Por mais que Eloisa tenha desenhado Pier como um homem sombrio, amargo e pedante, uma verdadeira Fera sem misericórdia e limites, e ainda por cima coxo, é impossível não se apaixonar. Todo aquele charme displicente, aquele ar misterioso e amor próprio inexistente, me hipnotizou desde o primeiro momento. Talvez eu tenha que dar um certo crédito a piscina natural do Castelo de Marchant, onde Pier exercita suas pernas e promove algumas aulas de anatomia humana  ir-re-to-cá-ve-is.

Não passa desapercebido a sútil crítica a uma sociedade extremamente hipócrita, intolerante e moralista. Infeliz, é o destino reservado as pobres mulheres bonitas desta época. Linnet já estava marcada, destinada a ser julgada e condenada. Tudo porque é muito bela e possui um corpo exuberante. 

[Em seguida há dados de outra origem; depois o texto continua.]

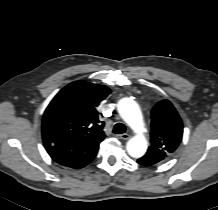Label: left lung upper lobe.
I'll return each mask as SVG.
<instances>
[{
	"mask_svg": "<svg viewBox=\"0 0 218 210\" xmlns=\"http://www.w3.org/2000/svg\"><path fill=\"white\" fill-rule=\"evenodd\" d=\"M151 128V145L142 157L149 166L165 160L182 140V120L170 101L162 100L153 107Z\"/></svg>",
	"mask_w": 218,
	"mask_h": 210,
	"instance_id": "obj_1",
	"label": "left lung upper lobe"
}]
</instances>
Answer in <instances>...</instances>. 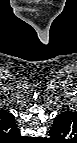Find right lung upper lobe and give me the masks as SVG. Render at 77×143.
<instances>
[{
  "mask_svg": "<svg viewBox=\"0 0 77 143\" xmlns=\"http://www.w3.org/2000/svg\"><path fill=\"white\" fill-rule=\"evenodd\" d=\"M0 127L5 134L17 135L19 134V129L14 120V116L4 110L0 111Z\"/></svg>",
  "mask_w": 77,
  "mask_h": 143,
  "instance_id": "1",
  "label": "right lung upper lobe"
}]
</instances>
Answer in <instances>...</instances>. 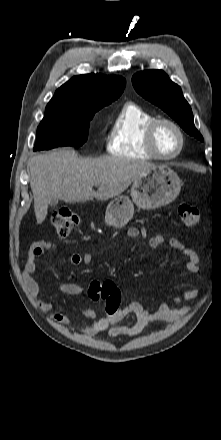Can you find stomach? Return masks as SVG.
<instances>
[{
	"mask_svg": "<svg viewBox=\"0 0 221 440\" xmlns=\"http://www.w3.org/2000/svg\"><path fill=\"white\" fill-rule=\"evenodd\" d=\"M181 186L180 178L171 168L165 165L154 166L133 182L132 201L126 196H118L108 204L105 223L122 228L133 217V203L142 209L161 207L178 196Z\"/></svg>",
	"mask_w": 221,
	"mask_h": 440,
	"instance_id": "0dacf381",
	"label": "stomach"
}]
</instances>
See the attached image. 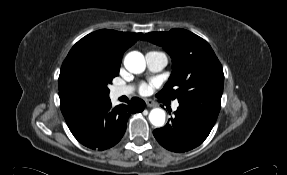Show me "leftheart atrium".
<instances>
[{
  "label": "left heart atrium",
  "mask_w": 287,
  "mask_h": 175,
  "mask_svg": "<svg viewBox=\"0 0 287 175\" xmlns=\"http://www.w3.org/2000/svg\"><path fill=\"white\" fill-rule=\"evenodd\" d=\"M151 87H152V85L147 84V83H143V84L140 86V93H141V94H144V95L150 93Z\"/></svg>",
  "instance_id": "obj_1"
}]
</instances>
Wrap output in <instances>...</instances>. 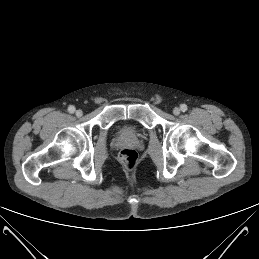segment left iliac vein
Segmentation results:
<instances>
[{
	"mask_svg": "<svg viewBox=\"0 0 259 259\" xmlns=\"http://www.w3.org/2000/svg\"><path fill=\"white\" fill-rule=\"evenodd\" d=\"M173 114H174V115H179V114H180V109L177 108V107L174 108V109H173Z\"/></svg>",
	"mask_w": 259,
	"mask_h": 259,
	"instance_id": "obj_1",
	"label": "left iliac vein"
}]
</instances>
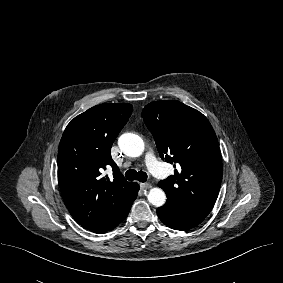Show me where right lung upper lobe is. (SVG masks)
Returning <instances> with one entry per match:
<instances>
[{
  "label": "right lung upper lobe",
  "instance_id": "right-lung-upper-lobe-1",
  "mask_svg": "<svg viewBox=\"0 0 283 283\" xmlns=\"http://www.w3.org/2000/svg\"><path fill=\"white\" fill-rule=\"evenodd\" d=\"M131 104L106 103L75 117L58 150V177L64 203L84 228L99 233L126 212L138 193L111 157V146L131 113ZM112 167L113 178L103 176Z\"/></svg>",
  "mask_w": 283,
  "mask_h": 283
}]
</instances>
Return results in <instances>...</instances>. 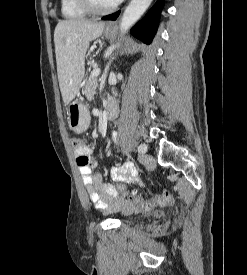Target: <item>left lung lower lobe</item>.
Segmentation results:
<instances>
[{
    "label": "left lung lower lobe",
    "instance_id": "0a47b994",
    "mask_svg": "<svg viewBox=\"0 0 247 275\" xmlns=\"http://www.w3.org/2000/svg\"><path fill=\"white\" fill-rule=\"evenodd\" d=\"M163 6V0H158L156 4L150 9L146 16L137 23L132 29L131 34L143 41L146 44H150L155 35L158 27L159 16ZM120 11L102 17L103 20H116Z\"/></svg>",
    "mask_w": 247,
    "mask_h": 275
}]
</instances>
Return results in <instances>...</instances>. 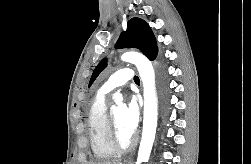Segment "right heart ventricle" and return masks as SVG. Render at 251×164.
Segmentation results:
<instances>
[{
  "instance_id": "e07e8e85",
  "label": "right heart ventricle",
  "mask_w": 251,
  "mask_h": 164,
  "mask_svg": "<svg viewBox=\"0 0 251 164\" xmlns=\"http://www.w3.org/2000/svg\"><path fill=\"white\" fill-rule=\"evenodd\" d=\"M87 127L91 149L96 158L107 159L117 154L110 141L105 94L99 93L93 99L88 111Z\"/></svg>"
}]
</instances>
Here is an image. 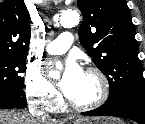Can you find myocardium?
<instances>
[{
    "instance_id": "obj_1",
    "label": "myocardium",
    "mask_w": 145,
    "mask_h": 124,
    "mask_svg": "<svg viewBox=\"0 0 145 124\" xmlns=\"http://www.w3.org/2000/svg\"><path fill=\"white\" fill-rule=\"evenodd\" d=\"M84 72L87 74H92L98 79L100 93L94 101L86 104H76L67 97L66 104L69 108L77 112H88L101 107L107 101L110 93L109 81L106 75L99 68L90 66L87 67Z\"/></svg>"
}]
</instances>
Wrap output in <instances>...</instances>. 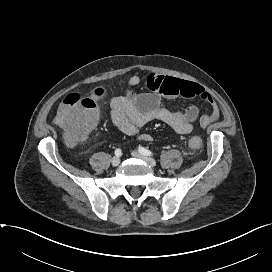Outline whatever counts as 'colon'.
<instances>
[{
	"instance_id": "5ec220e1",
	"label": "colon",
	"mask_w": 272,
	"mask_h": 272,
	"mask_svg": "<svg viewBox=\"0 0 272 272\" xmlns=\"http://www.w3.org/2000/svg\"><path fill=\"white\" fill-rule=\"evenodd\" d=\"M102 94V90H96L91 96L71 93L63 100L56 123L62 128L67 141L76 143L86 138L96 122V100ZM188 145L197 150L202 146V139L194 136L189 139Z\"/></svg>"
}]
</instances>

Adoro romances de época e às vezes me pego surpresa ao notar que pouco mudou na maneira como a sociedade trata e julga as mulheres. Ainda somos vítimas de pré-conceitos e julgamentos baseados em opiniões equivocadas, como roupas curtas, roupas longas, cor do batom ou qualquer outro argumento raso e sem nenhuma credibilidade.

Uma curiosidade muito comentada – e bem explicada no final do livro – é que PIERS YELVERTON foi inspirado no personagem interpretado eximiamente por Hugh Laurie, o amado, odiado, admirado, detestável – já falei amado? – Dr. Gregory House. Piers tem aquele humor negro, aquela grosseria gratuita e um conhecimento médico incontestável, mas também tem uma sensibilidade aguçada e uma alma que clama por perdão e amor.

Eu estou totalmente apaixonada por esse livro! A reviravolta e a inversão de papéis no final da história (gente, eu fiquei muito tensa com as últimas páginas deste livro) foi o toque de maestria que me arrebatou e me deixou absolutamente inquieta e ansiosa pelos próximos livros.